Lesson learned. Tonight, we showed our son the movie version.

Our kid still doesn’t have anything nice to say about “Ghost Light,” but he liked this one and it gave him another great behind-the-sofa moment when the evacuee girls go swimming and something underwater is about to get them. It’s as technically flawed as everything else from the era – only the veterans among the guest stars, including Dinsdale Landen as a 1940s scientist and Janet Henfrey as a stuck-up old crone, know how to project their voices toward the microphones – and the script desperately needed less of Sylvester McCoy being otherworldly and mysterious and more of him providing the backstory directly instead of yammering on about “EVILevilsincethedawnoftime.” But the music is by leagues the best of its era, the director did one of the best location shoots in the whole of the series, and there’s an awesome performance by Nicholas Parsons, who was apparently a game show host of all things, as a vicar who’s lost his faith in God.

I like how this story is so full of gloom and foreboding. We were later getting back than planned, and the sun went down about a third of the way into the story. It’s a good one to watch in the evening with the lights out. Sure, it may work even better on an October night with the first winter chills blowing through, but even in a miserably hot July, “Fenric” is a very moody and effective story when seen in full.

The Avengers 7.6 – All Done With Mirrors

“All Done With Mirrors” is one of the most celebrated stories from The Avengers‘ last run, since it’s mostly a solo outing for Linda Thorson as Tara.
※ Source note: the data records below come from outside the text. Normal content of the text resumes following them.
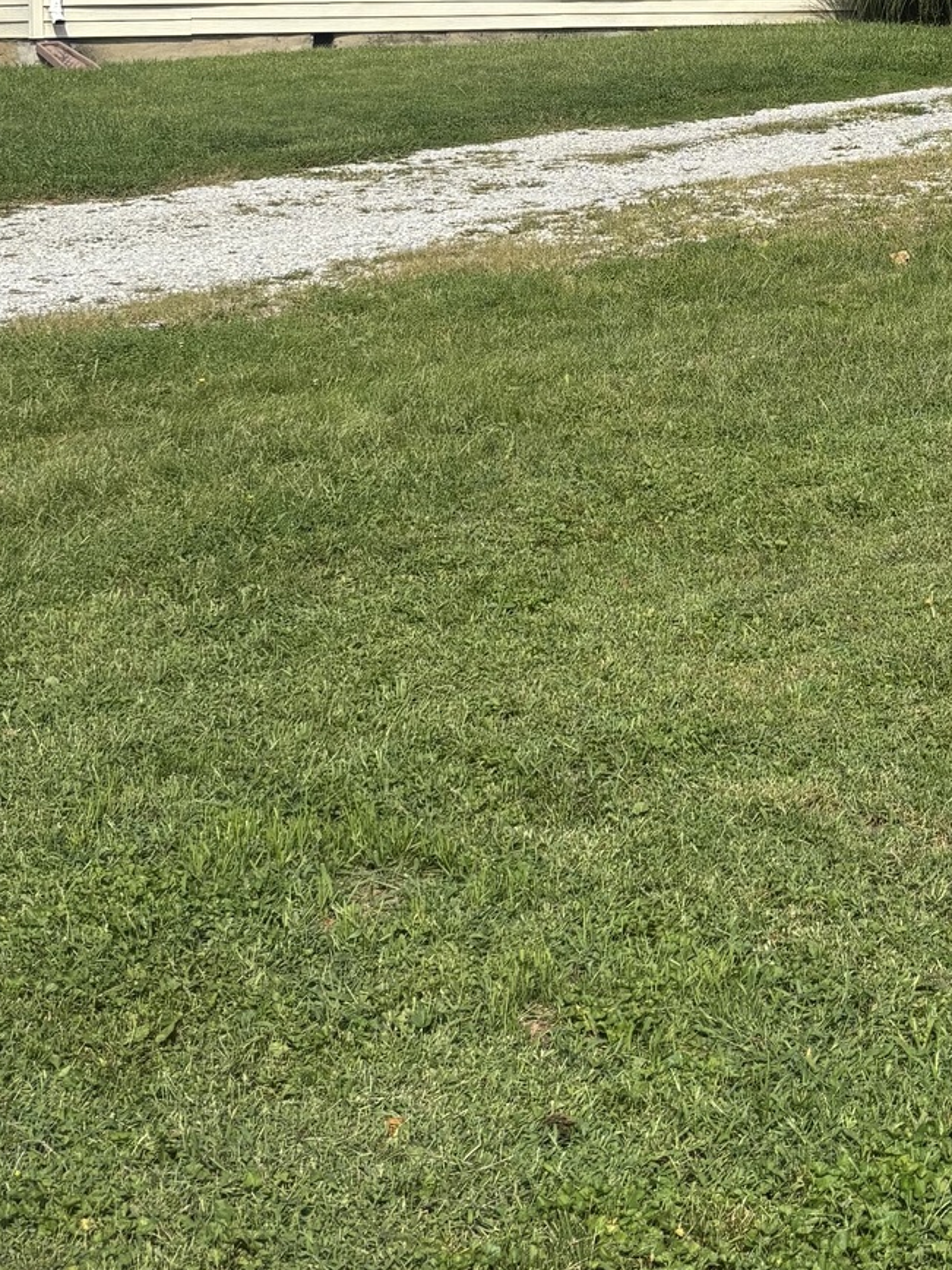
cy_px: 29
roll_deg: +0.7
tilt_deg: -1.2
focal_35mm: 69
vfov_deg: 26.8
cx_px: 718
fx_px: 2530
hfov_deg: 21.1
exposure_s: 1/3650
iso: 50
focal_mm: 5.96
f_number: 1.6
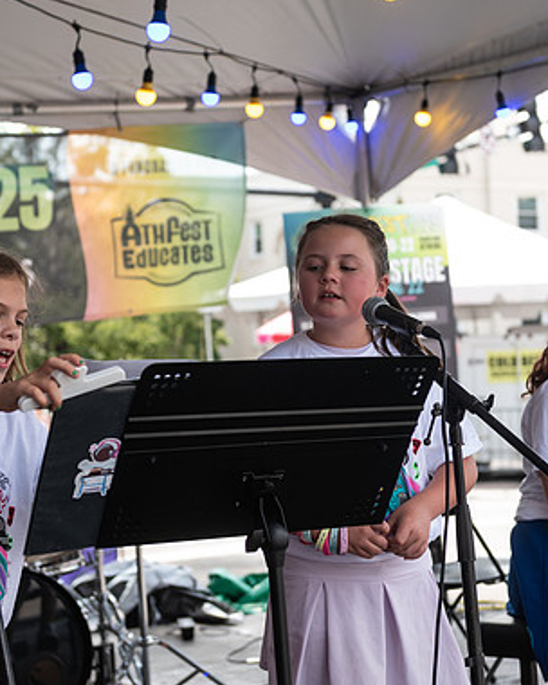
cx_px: 231
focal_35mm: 80
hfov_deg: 19.2
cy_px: 302
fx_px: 1622
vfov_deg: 23.8
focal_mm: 50
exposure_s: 1/320
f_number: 5
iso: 200
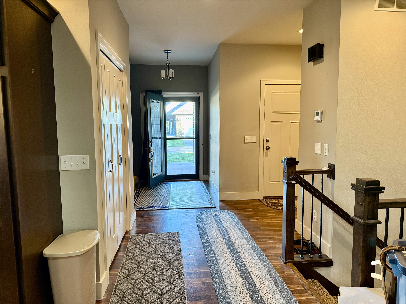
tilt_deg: -5.9
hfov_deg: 71.6
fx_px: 281
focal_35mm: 24
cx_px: 203
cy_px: 152
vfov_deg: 56.8
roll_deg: +0.4
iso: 200
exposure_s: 1/60
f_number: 1.78
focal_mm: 6.76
She’s ostensibly teamed with another ministry agent played by Dinsdale Landen, but she leaves him to waste time at a research establishment that’s got one of those regular Avengers problems of secrets leaking to “the other side” while she has the proper adventure. She has a terrific fight with an absolutely huge guy, gets thrown off a cliff, and kicks one of the villains down all 365 steps – a whole year’s worth – of a lighthouse. She allows Landen’s character to save her from one of the enemy agents, played by Edwin Richfield, which was generous of her. Otherwise, she’s got this one sewn up by herself. Other familiar faces this time: Peter Copley and Joanna Jones.

I’ve always thought this was a good, solid story with a fun and goofy Avengers twist with the pseudo-science of how the villains are stealing secrets. Looking at it now, the episode does feel like it’s done a little more “straight” than I remembered it. Other than the fantastic machine, the presentation is otherwise played like a contemporary adventure show. Our son enjoyed it even more than I did, though. He really liked the fights, and the tumble down all 365 stairs was one of the greatest things ever. Tara somehow manages to count the thumps, ending at 365, and when the thug stands up at the bottom of the stairwell and promptly collapses, she asks “Leap year?” to herself. He was still chuckling about that during the closing credits.